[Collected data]
- - - - -

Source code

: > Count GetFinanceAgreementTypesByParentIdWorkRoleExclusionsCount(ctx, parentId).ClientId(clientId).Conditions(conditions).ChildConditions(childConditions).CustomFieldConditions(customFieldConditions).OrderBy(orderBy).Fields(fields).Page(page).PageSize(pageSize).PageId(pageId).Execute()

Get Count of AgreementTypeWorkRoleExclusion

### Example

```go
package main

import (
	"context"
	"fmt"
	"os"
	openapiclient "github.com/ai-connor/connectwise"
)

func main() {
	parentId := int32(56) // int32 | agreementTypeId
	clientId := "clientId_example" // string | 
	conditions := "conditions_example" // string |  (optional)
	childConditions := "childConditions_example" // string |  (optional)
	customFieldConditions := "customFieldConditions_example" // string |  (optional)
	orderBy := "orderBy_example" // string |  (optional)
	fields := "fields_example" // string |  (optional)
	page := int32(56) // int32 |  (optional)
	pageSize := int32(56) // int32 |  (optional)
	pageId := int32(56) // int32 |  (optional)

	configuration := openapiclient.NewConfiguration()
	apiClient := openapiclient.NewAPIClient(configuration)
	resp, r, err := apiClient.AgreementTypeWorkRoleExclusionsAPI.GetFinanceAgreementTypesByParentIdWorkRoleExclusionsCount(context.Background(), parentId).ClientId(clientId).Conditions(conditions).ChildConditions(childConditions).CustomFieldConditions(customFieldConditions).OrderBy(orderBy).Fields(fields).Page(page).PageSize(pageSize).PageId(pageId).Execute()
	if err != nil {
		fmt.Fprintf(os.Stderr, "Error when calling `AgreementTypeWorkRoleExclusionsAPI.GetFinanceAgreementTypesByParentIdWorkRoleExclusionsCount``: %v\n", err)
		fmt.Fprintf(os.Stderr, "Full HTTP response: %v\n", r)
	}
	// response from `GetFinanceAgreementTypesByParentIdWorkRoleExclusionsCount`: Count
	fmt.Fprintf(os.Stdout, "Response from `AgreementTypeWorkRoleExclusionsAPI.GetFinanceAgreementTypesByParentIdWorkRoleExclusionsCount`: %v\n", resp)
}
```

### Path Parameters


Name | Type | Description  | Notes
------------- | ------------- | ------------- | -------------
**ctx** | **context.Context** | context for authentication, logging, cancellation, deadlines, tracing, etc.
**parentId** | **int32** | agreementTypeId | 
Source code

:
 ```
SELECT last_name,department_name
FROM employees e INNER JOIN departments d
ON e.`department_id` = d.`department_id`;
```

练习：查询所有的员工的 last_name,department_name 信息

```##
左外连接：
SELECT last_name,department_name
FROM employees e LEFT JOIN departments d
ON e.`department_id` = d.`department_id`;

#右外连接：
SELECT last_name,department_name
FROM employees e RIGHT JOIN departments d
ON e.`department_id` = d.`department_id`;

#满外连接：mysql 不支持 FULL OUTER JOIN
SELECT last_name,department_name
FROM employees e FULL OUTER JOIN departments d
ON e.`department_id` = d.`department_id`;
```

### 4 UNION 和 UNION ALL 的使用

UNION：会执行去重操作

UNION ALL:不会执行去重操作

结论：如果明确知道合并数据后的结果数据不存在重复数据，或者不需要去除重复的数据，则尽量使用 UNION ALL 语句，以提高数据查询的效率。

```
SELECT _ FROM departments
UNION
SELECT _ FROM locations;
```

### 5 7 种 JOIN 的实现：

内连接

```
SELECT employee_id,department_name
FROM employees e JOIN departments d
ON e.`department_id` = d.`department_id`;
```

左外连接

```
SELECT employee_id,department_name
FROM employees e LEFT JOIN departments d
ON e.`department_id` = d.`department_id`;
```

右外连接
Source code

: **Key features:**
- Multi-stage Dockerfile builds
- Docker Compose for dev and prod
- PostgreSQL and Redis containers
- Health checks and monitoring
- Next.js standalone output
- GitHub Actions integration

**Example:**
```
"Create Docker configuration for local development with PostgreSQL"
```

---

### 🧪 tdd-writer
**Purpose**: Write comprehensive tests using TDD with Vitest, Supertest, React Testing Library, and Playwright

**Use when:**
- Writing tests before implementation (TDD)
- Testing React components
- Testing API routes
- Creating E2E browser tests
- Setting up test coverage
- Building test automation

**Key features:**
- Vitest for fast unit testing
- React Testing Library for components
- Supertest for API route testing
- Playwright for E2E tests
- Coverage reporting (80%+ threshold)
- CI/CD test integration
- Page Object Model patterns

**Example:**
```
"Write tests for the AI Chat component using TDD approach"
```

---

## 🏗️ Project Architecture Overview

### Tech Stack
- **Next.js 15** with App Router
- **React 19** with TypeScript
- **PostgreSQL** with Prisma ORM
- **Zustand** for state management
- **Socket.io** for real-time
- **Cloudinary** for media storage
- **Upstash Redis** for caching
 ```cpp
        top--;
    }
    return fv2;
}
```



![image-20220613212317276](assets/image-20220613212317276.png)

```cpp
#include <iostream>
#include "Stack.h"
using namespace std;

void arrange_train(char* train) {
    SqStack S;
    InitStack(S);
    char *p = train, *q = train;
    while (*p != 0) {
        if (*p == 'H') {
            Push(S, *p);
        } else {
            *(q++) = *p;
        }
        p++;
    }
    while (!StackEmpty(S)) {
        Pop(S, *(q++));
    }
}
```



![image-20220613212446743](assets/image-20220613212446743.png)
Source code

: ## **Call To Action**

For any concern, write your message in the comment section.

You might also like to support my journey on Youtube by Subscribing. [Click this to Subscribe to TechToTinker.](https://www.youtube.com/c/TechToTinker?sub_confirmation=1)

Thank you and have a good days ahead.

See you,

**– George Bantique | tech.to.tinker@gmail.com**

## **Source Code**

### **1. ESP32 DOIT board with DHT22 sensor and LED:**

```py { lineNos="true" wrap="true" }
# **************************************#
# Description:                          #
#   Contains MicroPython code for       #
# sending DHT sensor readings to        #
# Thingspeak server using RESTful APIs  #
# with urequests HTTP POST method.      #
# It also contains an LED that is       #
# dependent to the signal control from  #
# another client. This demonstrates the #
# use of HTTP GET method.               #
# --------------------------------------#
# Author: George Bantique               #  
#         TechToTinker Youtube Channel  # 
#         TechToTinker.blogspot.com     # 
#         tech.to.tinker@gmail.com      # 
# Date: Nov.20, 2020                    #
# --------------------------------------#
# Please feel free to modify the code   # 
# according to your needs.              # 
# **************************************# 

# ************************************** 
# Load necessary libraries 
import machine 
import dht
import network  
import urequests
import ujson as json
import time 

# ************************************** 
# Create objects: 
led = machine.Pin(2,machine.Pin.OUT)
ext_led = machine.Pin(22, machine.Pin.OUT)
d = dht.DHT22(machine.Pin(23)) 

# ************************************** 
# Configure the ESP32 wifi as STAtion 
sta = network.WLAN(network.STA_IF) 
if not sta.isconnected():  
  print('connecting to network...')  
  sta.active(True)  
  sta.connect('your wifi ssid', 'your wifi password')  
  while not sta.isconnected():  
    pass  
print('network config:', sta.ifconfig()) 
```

- - - - -

WORK INSTRUCTIONS:
Report only the number of lines in the records that include the word "Supertest".

RESULT OF THIS EXERCISE:
2